Enflasyonla mücadelede, bütüncül bir bakış açımız var. Uyguladığımız maliye politikalarıyla, para politikasını desteklemeye devam edeceğiz.
Elbette kredi gelişimini de yakından izliyoruz. İhtiyaç olması durumunda, finansal sektörde makro ihtiyati tedbirleri almaktan çekinmeyeceğiz.
Hanehalkının geçtiğimiz sene hız kazanan dolarizasyon eğiliminin yılbaşından itibaren bir miktar gevşediğini gözlemliyoruz.
Tabii burada geçmiş eğilimlerin kırılması biraz zaman alıyor.
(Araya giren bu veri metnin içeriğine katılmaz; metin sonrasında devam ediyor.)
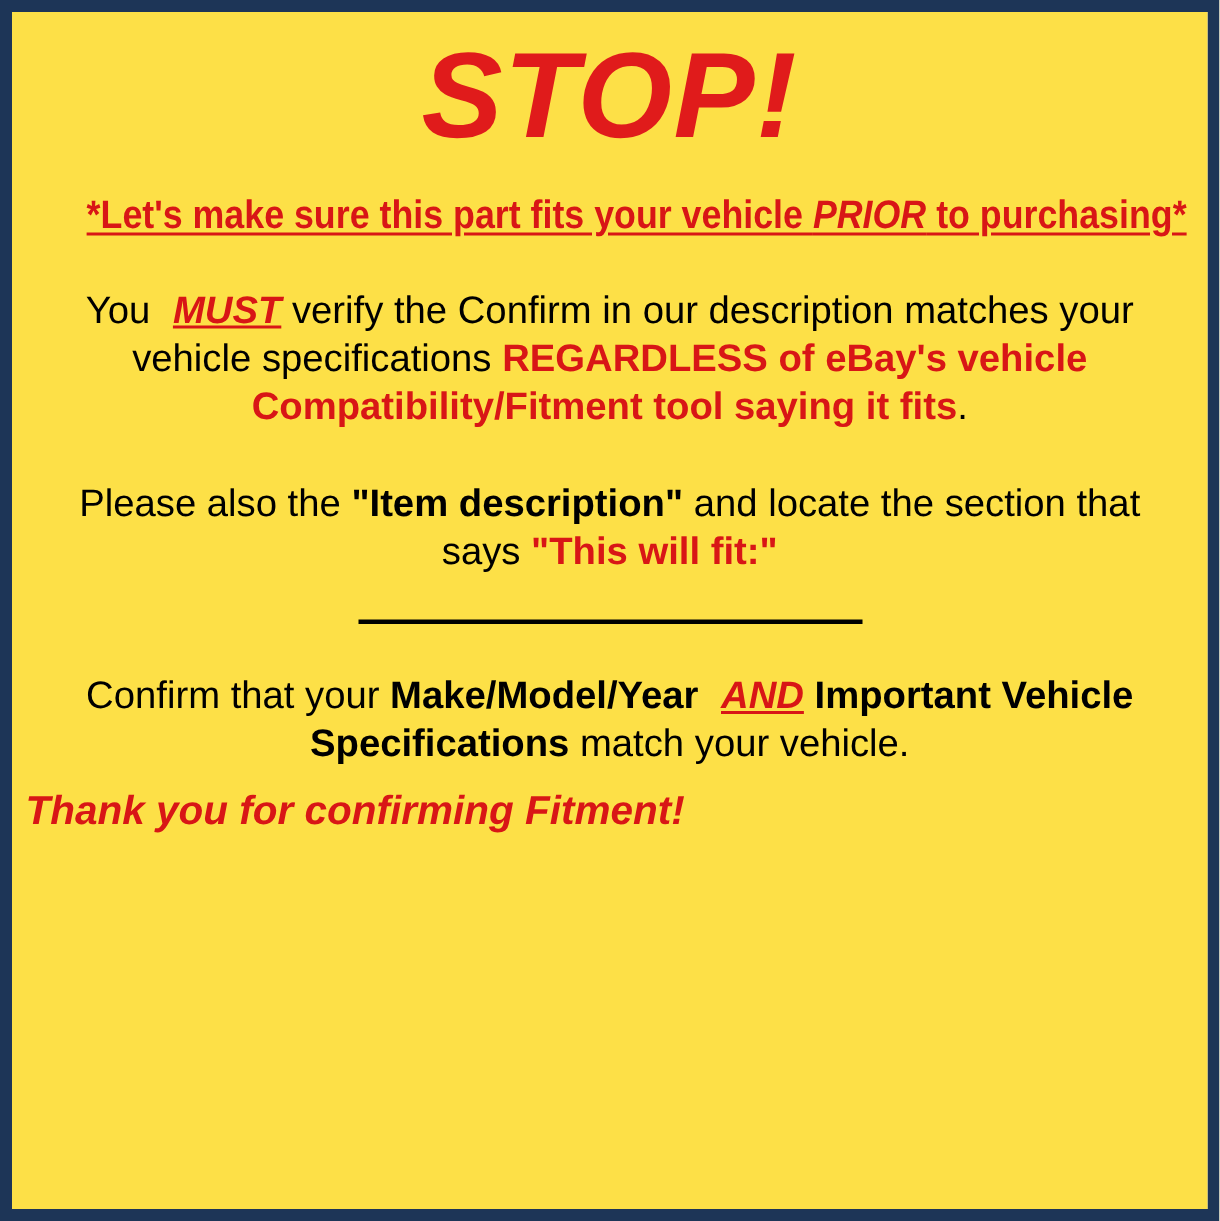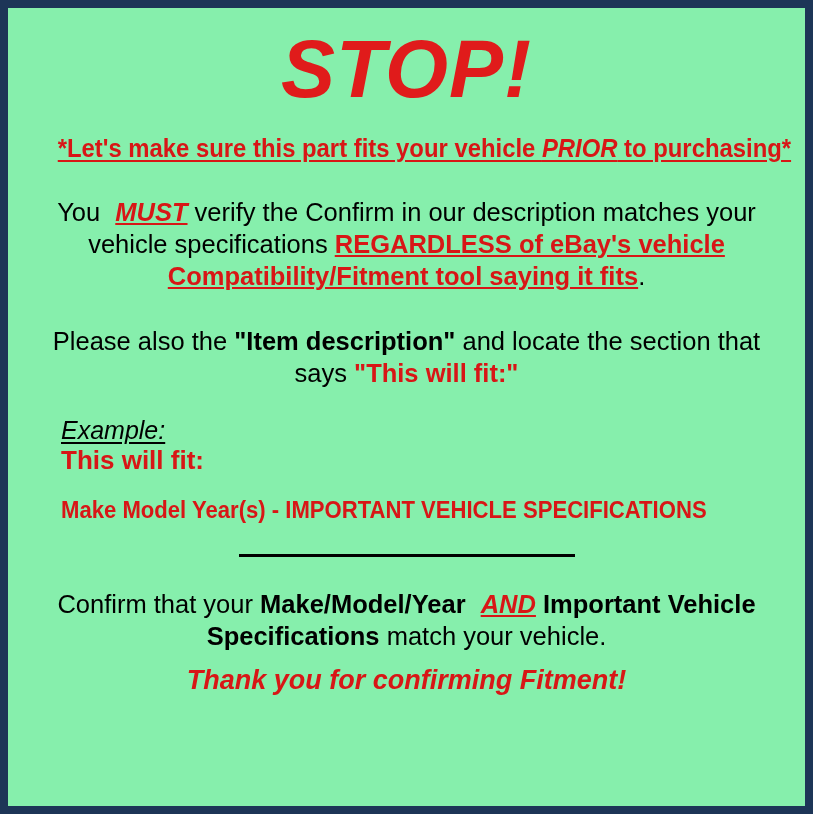"STOP!" .notice-inner { background: #86efac -> #fde047; padding: 9px 9px -> 4px 9px }
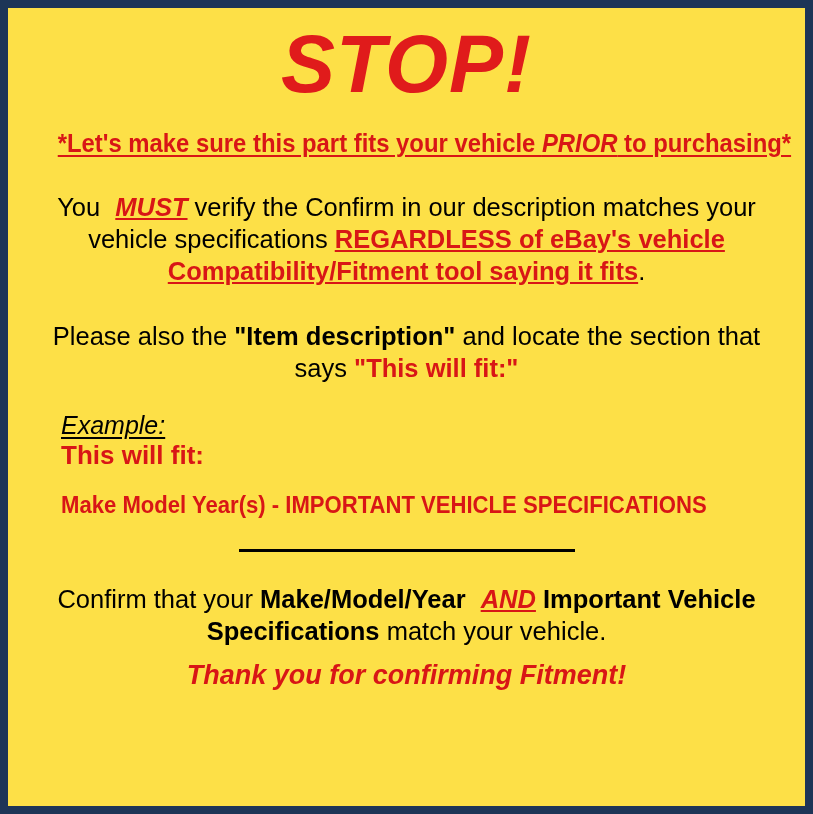"REGARDLESS of eBay's vehicle" .red-bold-u { text-decoration: underline -> none }
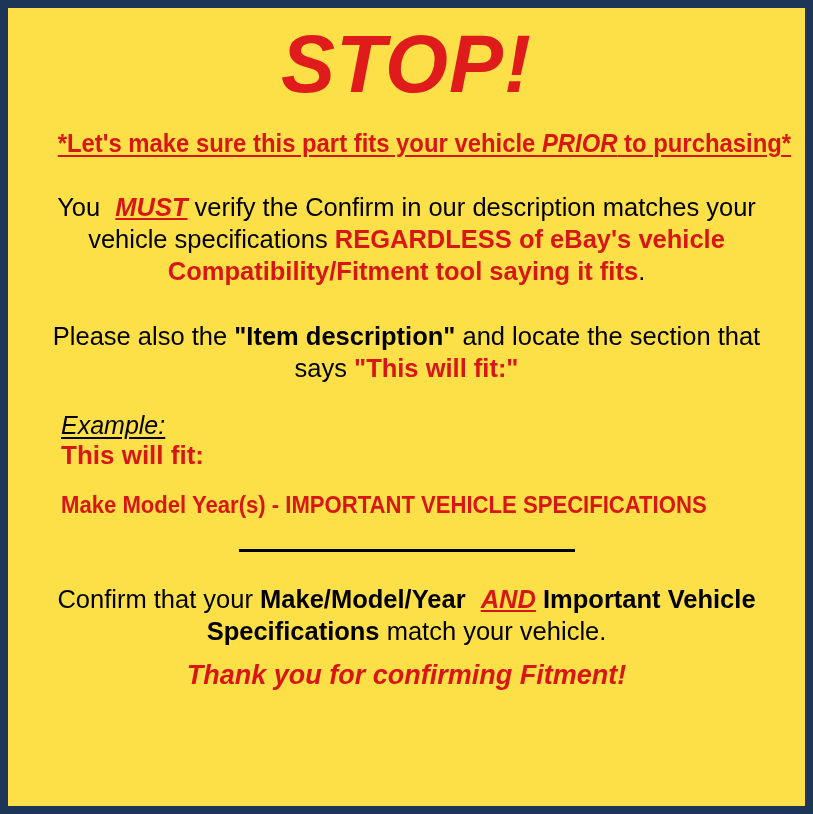"Example:" div.example-block { html: <div> <div> <span>Example:</span> </div> <div>This will fit:</div> <div>Make Model Year(s) - IMPORTANT VEHICLE SPECIFICATIONS</div> </div> -> none }
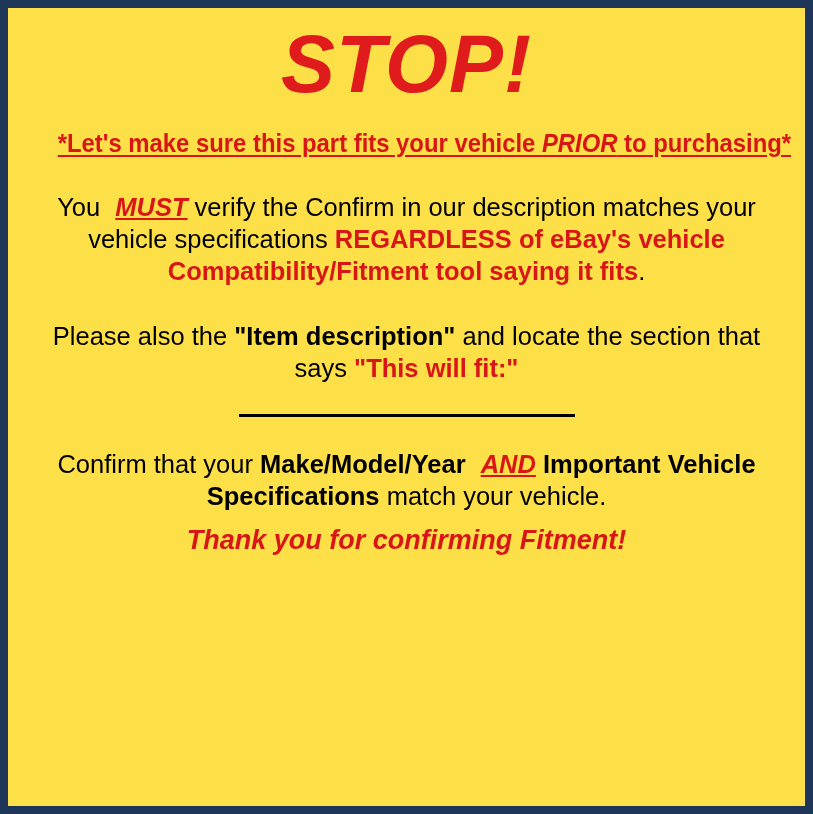"Thank you for confirming Fitment!" .thanks { text-align: center -> left }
Enflasyonla mücadele politikalarımız, Türk Lirası cinsinden tasarruf yapmayı teşvik edecek ve dolarizasyonu tersine çevirme konusunda elimizi oldukça güçlendirecektir.
Ekonomi yönetimi olarak politikalarımızı; güçlü, sağlıklı ve sürdürülebilir bir büyüme patikasının sağlanması yönünde şekillendiriyoruz.
Katıldığım her toplantıda sürekli altını çizdiğim bir husus var. Kısa vadeli kazanımlar uğruna, orta ve uzun vadeli hedeflerimizden asla geri adım atmayacağız.
Mart ayında açıkladığımız reform paketi de önümüzdeki dönemin temel çıpası olacak.